Elle s'appuie sur une loi de la mécanique quantique.
Pour celle-ci, la portée d'une force dépend
de la masse des particules créant le champ
associée. Plus légère est la
particule, plus grande est la portée de la
force. Les champs électromagnétiques
produisent des photons dépourvus de masse,
la portée de la force électromagnétique
est donc quasi infinie. Au contraire les particules
transmettant les forces nucléaires sont très
lourdes. La portée de la force ne dépasse
pas les frontières de l'atome.
Vérifications
expérimentales?
Il
n'est donc pas aberrant d'imaginer une particule dont
la masse serait inversement proportionnelle à
la densité de matière l'environnant.
Il en serait de même du champ de force en découlant.

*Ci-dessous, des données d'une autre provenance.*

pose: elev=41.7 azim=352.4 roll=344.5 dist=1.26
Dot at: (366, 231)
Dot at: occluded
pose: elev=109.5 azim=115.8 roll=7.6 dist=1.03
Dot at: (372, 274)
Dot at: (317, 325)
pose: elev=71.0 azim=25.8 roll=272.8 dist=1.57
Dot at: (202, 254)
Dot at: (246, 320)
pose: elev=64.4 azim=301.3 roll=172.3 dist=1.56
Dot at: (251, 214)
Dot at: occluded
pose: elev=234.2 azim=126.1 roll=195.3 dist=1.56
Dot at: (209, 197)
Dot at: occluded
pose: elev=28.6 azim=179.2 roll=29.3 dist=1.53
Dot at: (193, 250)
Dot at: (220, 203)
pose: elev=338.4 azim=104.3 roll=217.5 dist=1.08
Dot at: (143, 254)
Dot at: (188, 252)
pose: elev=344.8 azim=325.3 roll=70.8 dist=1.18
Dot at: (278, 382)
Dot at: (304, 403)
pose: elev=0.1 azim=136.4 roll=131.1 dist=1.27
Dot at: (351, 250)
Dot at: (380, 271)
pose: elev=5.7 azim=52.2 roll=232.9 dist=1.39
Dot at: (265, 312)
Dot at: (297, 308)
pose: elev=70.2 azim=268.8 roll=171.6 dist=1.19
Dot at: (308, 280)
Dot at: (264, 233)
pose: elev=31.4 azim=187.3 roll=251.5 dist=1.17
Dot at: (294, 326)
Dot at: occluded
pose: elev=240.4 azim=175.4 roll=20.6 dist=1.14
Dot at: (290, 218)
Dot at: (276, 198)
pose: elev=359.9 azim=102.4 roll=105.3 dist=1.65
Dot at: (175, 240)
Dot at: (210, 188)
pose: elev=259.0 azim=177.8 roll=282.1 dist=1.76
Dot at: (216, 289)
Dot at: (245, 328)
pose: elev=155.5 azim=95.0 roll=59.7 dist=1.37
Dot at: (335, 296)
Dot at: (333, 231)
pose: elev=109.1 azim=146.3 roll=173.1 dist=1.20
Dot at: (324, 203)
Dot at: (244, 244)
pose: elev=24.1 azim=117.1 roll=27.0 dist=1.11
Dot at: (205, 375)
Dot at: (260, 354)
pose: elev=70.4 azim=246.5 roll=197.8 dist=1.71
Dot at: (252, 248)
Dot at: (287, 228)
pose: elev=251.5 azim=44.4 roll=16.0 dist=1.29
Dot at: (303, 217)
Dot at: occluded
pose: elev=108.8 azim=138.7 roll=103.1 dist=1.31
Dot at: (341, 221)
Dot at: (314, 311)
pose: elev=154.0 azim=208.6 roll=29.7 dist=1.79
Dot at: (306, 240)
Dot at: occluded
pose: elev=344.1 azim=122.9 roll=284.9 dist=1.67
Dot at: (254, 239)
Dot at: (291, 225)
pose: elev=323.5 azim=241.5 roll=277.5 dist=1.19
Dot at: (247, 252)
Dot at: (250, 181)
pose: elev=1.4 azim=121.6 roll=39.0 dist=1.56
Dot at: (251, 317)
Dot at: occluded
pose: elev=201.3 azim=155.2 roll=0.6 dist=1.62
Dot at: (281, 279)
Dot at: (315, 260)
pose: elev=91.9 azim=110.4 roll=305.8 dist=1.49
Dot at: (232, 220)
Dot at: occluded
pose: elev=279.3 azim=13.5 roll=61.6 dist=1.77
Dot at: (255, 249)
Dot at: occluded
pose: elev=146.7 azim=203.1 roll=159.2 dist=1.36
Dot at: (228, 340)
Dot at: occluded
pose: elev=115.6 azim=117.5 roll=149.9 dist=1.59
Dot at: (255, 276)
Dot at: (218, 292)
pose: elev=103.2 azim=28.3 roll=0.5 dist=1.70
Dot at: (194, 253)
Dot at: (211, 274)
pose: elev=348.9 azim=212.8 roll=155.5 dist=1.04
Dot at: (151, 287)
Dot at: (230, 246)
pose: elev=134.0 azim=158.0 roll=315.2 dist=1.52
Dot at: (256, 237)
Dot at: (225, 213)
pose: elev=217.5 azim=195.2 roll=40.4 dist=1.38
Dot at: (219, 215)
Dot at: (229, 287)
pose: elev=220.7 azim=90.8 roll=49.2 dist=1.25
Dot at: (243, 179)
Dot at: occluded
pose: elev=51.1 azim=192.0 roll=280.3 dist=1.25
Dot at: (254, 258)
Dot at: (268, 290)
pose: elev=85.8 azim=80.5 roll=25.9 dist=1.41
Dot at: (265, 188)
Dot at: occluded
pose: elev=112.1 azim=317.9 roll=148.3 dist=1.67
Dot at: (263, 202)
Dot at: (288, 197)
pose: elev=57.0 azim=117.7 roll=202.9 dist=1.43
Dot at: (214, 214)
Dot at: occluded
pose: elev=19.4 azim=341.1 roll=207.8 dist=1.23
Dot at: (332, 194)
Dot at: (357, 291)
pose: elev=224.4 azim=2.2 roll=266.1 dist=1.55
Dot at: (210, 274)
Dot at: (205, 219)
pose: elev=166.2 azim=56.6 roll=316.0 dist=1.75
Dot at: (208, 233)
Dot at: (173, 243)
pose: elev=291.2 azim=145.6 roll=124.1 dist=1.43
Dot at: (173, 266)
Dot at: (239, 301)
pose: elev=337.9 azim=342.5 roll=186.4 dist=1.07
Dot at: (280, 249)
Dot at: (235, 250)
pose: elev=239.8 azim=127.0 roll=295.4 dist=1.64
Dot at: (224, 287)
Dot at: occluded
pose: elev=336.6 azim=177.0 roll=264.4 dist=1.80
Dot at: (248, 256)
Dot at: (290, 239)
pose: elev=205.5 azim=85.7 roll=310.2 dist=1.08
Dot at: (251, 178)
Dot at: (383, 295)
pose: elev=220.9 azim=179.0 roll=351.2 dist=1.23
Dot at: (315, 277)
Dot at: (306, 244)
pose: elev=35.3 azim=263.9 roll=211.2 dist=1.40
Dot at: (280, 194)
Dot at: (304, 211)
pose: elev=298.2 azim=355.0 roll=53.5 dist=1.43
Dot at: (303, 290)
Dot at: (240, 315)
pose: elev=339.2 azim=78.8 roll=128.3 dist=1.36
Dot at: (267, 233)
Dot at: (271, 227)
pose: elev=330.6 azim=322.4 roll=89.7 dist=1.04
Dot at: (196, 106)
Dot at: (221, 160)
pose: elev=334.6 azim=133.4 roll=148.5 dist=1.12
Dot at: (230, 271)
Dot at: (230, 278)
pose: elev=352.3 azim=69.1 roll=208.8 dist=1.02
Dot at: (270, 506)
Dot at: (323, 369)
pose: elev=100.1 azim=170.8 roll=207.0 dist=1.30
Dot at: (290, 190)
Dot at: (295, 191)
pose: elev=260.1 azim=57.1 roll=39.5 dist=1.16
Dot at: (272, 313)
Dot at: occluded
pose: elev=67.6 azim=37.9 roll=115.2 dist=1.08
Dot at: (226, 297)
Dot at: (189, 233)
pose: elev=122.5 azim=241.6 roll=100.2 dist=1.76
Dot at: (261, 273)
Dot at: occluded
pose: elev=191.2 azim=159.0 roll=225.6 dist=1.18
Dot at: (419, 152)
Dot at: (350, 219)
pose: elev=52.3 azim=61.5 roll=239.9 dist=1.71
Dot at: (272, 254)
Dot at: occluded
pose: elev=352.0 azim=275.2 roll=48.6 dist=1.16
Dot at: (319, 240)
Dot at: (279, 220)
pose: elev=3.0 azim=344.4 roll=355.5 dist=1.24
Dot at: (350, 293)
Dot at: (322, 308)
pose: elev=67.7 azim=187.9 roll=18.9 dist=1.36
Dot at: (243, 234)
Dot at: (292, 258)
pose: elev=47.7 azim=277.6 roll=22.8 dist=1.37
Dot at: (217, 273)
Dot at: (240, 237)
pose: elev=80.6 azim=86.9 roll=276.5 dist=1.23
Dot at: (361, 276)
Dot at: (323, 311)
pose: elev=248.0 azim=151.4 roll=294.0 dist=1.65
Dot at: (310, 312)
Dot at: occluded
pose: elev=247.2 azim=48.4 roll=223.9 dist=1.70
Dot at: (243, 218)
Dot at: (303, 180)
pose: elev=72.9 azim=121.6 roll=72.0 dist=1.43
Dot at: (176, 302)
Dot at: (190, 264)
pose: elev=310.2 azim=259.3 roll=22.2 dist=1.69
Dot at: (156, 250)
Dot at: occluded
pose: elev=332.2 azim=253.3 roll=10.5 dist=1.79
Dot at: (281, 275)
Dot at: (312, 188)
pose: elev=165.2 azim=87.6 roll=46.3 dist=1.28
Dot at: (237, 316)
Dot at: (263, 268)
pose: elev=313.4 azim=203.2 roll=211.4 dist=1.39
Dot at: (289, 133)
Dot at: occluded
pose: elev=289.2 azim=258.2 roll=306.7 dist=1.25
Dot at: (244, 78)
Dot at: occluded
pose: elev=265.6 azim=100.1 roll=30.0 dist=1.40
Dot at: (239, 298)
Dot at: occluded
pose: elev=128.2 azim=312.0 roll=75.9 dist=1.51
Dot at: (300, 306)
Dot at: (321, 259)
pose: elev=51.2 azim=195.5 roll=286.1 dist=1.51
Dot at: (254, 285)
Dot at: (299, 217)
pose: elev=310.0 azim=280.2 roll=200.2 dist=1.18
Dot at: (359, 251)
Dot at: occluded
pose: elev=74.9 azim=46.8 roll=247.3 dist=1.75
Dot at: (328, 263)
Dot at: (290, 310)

Dans l'espace, en l'absence d'autres masses, la masse
de la particule Caméléon, quasi inobservable
sur Terre, serait multipliée par quelques 10
puissance 20. Ces particules pourraient alors produire,
sous forme d'énergie, des forces très
puissantes s'exerçant sur des millions d'années-lumière
de distance. Encore faudrait-il pouvoir observer les
phénomènes en résultant. Or l'avantage
de l'hypothèse serait que la force Caméléon
ainsi définie pourrait produire à l'échelle
cosmologique une action répulsive s'exerçant
à l'encontre de la gravité. Il y a 5
milliards d'années, la densité du cosmos
aurait avec l'expansion suffisamment décru
pour que la force Caméléon puisse apparaître.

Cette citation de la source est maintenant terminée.